Brief |
Reproduce every item below verbatim, line by line, without changing anything.

(Data entries)
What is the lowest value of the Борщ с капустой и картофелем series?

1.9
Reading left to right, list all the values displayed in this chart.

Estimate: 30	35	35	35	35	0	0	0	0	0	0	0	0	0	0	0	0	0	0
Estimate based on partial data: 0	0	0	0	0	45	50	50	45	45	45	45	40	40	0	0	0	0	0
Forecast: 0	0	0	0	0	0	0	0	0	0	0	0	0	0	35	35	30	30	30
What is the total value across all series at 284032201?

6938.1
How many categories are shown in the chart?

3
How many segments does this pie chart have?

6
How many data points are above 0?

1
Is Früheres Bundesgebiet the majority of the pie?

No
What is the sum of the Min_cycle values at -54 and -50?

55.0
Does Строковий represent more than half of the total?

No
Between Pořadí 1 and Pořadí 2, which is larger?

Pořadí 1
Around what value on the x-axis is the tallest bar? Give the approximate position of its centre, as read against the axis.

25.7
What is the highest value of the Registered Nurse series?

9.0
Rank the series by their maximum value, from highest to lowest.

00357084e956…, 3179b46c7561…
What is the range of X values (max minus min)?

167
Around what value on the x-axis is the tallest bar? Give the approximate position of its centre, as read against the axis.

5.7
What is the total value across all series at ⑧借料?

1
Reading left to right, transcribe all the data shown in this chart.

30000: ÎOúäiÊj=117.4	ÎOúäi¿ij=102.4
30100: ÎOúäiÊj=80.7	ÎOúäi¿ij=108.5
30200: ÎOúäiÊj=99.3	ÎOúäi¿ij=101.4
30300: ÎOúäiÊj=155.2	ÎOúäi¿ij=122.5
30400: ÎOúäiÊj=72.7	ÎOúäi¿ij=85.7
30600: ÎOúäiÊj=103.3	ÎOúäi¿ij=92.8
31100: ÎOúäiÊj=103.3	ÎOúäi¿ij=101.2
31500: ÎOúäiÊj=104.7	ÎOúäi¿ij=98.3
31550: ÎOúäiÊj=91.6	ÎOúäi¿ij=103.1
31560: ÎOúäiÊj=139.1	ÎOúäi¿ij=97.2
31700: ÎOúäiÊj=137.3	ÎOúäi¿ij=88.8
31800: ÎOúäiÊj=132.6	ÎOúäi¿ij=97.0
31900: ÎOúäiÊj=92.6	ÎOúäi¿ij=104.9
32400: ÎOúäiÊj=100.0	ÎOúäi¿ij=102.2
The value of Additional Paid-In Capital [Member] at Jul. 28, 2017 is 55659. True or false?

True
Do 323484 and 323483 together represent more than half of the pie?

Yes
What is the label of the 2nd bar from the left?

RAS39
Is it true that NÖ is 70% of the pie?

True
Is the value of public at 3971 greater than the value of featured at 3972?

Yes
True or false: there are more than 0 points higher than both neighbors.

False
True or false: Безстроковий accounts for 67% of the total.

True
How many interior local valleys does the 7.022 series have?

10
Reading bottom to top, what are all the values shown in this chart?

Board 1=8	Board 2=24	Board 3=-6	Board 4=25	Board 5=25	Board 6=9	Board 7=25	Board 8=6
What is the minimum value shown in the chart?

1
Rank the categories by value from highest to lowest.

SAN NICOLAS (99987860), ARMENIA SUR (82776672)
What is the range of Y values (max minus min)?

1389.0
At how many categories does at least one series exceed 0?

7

Exercise answer |
What is the lowest value of the Борщ с капустой и картофелем series?

1.9
Reading left to right, list all the values displayed in this chart.

Estimate: 30	35	35	35	35	0	0	0	0	0	0	0	0	0	0	0	0	0	0
Estimate based on partial data: 0	0	0	0	0	45	50	50	45	45	45	45	40	40	0	0	0	0	0
Forecast: 0	0	0	0	0	0	0	0	0	0	0	0	0	0	35	35	30	30	30
What is the total value across all series at 284032201?

6938.1
How many categories are shown in the chart?

3
How many segments does this pie chart have?

6
How many data points are above 0?

1
Is Früheres Bundesgebiet the majority of the pie?

No
What is the sum of the Min_cycle values at -54 and -50?

55.0
Does Строковий represent more than half of the total?

No
Between Pořadí 1 and Pořadí 2, which is larger?

Pořadí 1
Around what value on the x-axis is the tallest bar? Give the approximate position of its centre, as read against the axis.

25.7
What is the highest value of the Registered Nurse series?

9.0
Rank the series by their maximum value, from highest to lowest.

00357084e956…, 3179b46c7561…
What is the range of X values (max minus min)?

167
Around what value on the x-axis is the tallest bar? Give the approximate position of its centre, as read against the axis.

5.7
What is the total value across all series at ⑧借料?

1
Reading left to right, transcribe all the data shown in this chart.

30000: ÎOúäiÊj=117.4	ÎOúäi¿ij=102.4
30100: ÎOúäiÊj=80.7	ÎOúäi¿ij=108.5
30200: ÎOúäiÊj=99.3	ÎOúäi¿ij=101.4
30300: ÎOúäiÊj=155.2	ÎOúäi¿ij=122.5
30400: ÎOúäiÊj=72.7	ÎOúäi¿ij=85.7
30600: ÎOúäiÊj=103.3	ÎOúäi¿ij=92.8
31100: ÎOúäiÊj=103.3	ÎOúäi¿ij=101.2
31500: ÎOúäiÊj=104.7	ÎOúäi¿ij=98.3
31550: ÎOúäiÊj=91.6	ÎOúäi¿ij=103.1
31560: ÎOúäiÊj=139.1	ÎOúäi¿ij=97.2
31700: ÎOúäiÊj=137.3	ÎOúäi¿ij=88.8
31800: ÎOúäiÊj=132.6	ÎOúäi¿ij=97.0
31900: ÎOúäiÊj=92.6	ÎOúäi¿ij=104.9
32400: ÎOúäiÊj=100.0	ÎOúäi¿ij=102.2
The value of Additional Paid-In Capital [Member] at Jul. 28, 2017 is 55659. True or false?

True
Do 323484 and 323483 together represent more than half of the pie?

Yes
What is the label of the 2nd bar from the left?

RAS39
Is it true that NÖ is 70% of the pie?

True
Is the value of public at 3971 greater than the value of featured at 3972?

Yes
True or false: there are more than 0 points higher than both neighbors.

False
True or false: Безстроковий accounts for 67% of the total.

True
How many interior local valleys does the 7.022 series have?

10
Reading bottom to top, what are all the values shown in this chart?

Board 1=8	Board 2=24	Board 3=-6	Board 4=25	Board 5=25	Board 6=9	Board 7=25	Board 8=6
What is the minimum value shown in the chart?

1
Rank the categories by value from highest to lowest.

SAN NICOLAS (99987860), ARMENIA SUR (82776672)
What is the range of Y values (max minus min)?

1389.0
At how many categories does at least one series exceed 0?

7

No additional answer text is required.